Now comes the Spin’s rather shameful confession. Upon hearing the news, there was the first reaction: hoping that Pant was alive and on course for a full recovery. Then there was the guilty one: when is he back? Is he going to miss the four Tests against Australia? Is Wriddhiman Saha still about? It is the affliction of fandom, to easily ignore the pain of the athlete and the monotony of hours in the gym, reducing the bruised and battered body to one line on a Sky Sports News ticker while demanding a swift and successful return to the field. Rest up, get back on and do not dare show any signs of rust. Pant, of course, was just grateful to be alive as he embarked on a lengthy period of rehabilitation.

He documented it on social media, celebrating “NO MORE CRUTCHES Day!” in May last year before posting a video in June of him making it up the stairs twice: the first time in great pain, the second time in much less. Given an 18-month recovery timeline by his doctor, he wanted to make it 12. His return to the game landed somewhere in-between, coming this March for Delhi Capitals in the Indian Premier League, where he finished as his side’s leading run-scorer in the tournament. India could not help but get him straight back in at No 3 for the World Cup, with Pant probably the only option capable of headlining after an opening act of Rohit and Virat Kohli.

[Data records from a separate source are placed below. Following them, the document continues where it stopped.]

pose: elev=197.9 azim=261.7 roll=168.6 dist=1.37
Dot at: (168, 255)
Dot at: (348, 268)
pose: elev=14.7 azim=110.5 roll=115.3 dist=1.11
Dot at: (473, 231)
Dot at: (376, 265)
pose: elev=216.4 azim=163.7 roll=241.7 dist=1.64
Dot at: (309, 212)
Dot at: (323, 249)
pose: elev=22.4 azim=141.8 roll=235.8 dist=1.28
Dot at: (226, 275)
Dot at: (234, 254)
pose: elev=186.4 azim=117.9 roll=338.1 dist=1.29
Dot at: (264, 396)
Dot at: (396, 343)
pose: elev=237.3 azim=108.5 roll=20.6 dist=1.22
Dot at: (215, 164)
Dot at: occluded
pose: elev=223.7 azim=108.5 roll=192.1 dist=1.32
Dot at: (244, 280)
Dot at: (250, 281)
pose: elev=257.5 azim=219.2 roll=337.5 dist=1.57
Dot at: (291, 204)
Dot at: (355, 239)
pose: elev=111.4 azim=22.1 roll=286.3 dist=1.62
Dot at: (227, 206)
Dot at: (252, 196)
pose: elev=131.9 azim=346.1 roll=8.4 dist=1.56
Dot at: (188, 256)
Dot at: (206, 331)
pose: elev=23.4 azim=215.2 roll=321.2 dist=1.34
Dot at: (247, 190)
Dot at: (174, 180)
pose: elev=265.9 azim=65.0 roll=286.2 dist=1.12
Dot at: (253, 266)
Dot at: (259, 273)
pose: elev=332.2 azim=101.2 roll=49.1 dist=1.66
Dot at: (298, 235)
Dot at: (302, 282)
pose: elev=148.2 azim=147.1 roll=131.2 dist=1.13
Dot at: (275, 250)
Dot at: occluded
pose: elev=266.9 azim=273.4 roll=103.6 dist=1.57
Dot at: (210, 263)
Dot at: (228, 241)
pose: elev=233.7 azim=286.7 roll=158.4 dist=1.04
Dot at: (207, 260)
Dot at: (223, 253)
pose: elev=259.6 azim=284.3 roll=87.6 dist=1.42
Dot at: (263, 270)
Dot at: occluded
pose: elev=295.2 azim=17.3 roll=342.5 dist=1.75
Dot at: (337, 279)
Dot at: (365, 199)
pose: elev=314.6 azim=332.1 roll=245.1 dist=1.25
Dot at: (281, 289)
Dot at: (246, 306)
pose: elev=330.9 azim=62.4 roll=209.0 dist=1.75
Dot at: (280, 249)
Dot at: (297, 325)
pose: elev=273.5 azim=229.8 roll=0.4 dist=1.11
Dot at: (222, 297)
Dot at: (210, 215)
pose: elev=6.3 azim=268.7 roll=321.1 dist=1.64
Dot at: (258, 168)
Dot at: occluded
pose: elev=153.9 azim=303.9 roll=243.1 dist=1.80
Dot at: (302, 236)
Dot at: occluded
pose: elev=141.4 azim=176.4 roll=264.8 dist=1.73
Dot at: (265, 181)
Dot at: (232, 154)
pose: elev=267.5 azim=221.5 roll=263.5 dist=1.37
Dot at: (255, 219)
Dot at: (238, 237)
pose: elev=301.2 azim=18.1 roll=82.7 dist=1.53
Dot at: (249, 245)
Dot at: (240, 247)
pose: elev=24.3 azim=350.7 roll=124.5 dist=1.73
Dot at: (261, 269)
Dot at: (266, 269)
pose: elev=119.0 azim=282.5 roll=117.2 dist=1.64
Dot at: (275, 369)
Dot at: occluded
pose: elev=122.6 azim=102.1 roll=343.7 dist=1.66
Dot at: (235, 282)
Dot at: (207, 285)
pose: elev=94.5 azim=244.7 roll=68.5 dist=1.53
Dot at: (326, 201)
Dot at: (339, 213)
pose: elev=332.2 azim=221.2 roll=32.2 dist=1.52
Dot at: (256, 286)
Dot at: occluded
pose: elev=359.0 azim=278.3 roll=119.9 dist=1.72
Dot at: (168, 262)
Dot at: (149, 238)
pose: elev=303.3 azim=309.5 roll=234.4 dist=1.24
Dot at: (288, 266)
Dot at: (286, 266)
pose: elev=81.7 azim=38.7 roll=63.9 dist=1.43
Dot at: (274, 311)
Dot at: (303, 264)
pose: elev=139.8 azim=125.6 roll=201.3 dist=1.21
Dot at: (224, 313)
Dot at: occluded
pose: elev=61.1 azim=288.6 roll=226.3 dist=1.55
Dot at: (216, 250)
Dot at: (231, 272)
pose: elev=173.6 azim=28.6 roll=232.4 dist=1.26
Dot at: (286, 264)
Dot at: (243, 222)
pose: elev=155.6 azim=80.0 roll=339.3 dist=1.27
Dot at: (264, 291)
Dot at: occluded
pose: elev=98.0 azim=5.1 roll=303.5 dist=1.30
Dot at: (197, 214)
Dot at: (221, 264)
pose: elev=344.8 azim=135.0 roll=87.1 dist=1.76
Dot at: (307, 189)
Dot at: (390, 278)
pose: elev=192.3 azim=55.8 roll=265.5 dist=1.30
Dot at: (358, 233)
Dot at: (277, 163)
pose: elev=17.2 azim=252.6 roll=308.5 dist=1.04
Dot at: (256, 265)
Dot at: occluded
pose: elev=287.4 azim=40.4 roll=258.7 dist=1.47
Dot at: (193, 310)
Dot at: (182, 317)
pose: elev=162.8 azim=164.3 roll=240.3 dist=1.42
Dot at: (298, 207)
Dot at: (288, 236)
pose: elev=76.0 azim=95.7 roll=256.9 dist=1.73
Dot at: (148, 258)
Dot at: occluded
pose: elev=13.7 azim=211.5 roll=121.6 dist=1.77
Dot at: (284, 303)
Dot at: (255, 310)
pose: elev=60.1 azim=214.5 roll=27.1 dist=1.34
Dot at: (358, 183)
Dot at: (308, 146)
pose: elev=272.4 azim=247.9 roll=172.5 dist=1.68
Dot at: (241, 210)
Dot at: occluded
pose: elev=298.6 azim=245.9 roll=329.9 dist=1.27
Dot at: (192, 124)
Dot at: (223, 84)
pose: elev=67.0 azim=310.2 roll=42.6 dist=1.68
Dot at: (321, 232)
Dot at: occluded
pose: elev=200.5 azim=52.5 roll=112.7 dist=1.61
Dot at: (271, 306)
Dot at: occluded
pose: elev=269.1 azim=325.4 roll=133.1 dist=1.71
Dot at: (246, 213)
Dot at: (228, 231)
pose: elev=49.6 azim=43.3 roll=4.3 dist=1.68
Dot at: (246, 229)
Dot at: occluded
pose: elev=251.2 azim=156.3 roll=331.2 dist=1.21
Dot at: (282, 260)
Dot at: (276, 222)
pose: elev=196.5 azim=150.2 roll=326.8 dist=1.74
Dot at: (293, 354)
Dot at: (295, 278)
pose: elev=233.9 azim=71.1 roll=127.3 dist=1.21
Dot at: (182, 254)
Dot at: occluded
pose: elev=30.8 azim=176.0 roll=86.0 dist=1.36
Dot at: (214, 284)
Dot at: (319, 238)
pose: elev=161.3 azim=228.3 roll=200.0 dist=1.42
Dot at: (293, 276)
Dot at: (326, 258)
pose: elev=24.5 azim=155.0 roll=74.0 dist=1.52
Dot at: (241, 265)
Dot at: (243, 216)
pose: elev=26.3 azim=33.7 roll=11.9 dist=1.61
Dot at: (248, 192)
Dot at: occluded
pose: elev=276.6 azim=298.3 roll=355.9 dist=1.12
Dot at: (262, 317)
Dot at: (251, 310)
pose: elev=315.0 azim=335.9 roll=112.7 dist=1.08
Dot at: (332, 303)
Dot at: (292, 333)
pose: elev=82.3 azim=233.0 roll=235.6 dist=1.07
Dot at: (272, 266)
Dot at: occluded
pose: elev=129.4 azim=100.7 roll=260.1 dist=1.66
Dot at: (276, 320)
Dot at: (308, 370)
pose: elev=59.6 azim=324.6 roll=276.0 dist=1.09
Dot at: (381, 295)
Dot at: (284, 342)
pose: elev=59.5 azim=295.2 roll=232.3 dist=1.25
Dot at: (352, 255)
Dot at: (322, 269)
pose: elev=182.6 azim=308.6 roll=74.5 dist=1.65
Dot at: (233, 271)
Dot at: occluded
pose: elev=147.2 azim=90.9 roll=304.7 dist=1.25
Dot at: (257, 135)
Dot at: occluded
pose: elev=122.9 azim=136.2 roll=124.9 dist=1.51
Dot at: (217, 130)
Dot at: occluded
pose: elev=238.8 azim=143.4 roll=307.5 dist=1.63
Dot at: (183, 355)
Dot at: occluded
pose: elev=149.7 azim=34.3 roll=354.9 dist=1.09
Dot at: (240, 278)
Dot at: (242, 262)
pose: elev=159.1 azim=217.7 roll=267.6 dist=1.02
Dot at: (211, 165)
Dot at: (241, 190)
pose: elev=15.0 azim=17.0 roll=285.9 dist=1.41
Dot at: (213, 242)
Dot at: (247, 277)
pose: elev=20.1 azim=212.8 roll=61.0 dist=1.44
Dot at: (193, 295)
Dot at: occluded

An Indian cricketer’s greatest fear is, surely, being forgotten. The options are plentiful, a queue of plug-and-play replacements waiting for their audition, and India did not lose many while Pant was away. The gloves were passed around a few times in the Test side, but they fitted Dhruv Jurel’s hands perfectly earlier this year, the 23-year-old newcomer hitting 90 and an unbeaten 39 in Ranchi to secure a series victory over England. But India also lost two finals last year against Australia, both of them decided by the fearlessness of a see-ball-hit-ball left-hander. While Travis Head won his side the World Test Championship and ODI World Cup, India were not able to showcase their own version.

Pant remains unique in the most populous country in the world. There are others like him in the shorter forms but no one else capable of matching his tempo in whites, no one else reverse-flicking Jimmy Anderson over the slip cordon with the second new ball. India managed without Kohli when beating Australia on their own patch three and a half years ago but they could not have done it without Pant’s audacity in pulling off a final-day chase at the Gabba, where no visiting side had won a Test since 1988.

These are early days in the comeback, with no guarantees that a 26-year-old making his way back from a life-threatening incident will return to the path he was on a couple of years ago: to end up as one of the best the game has ever seen. Then again, such a lofty prediction is another affliction of fandom. For now, the sight of Pant simply swinging the bat around should provide enough joy to us all.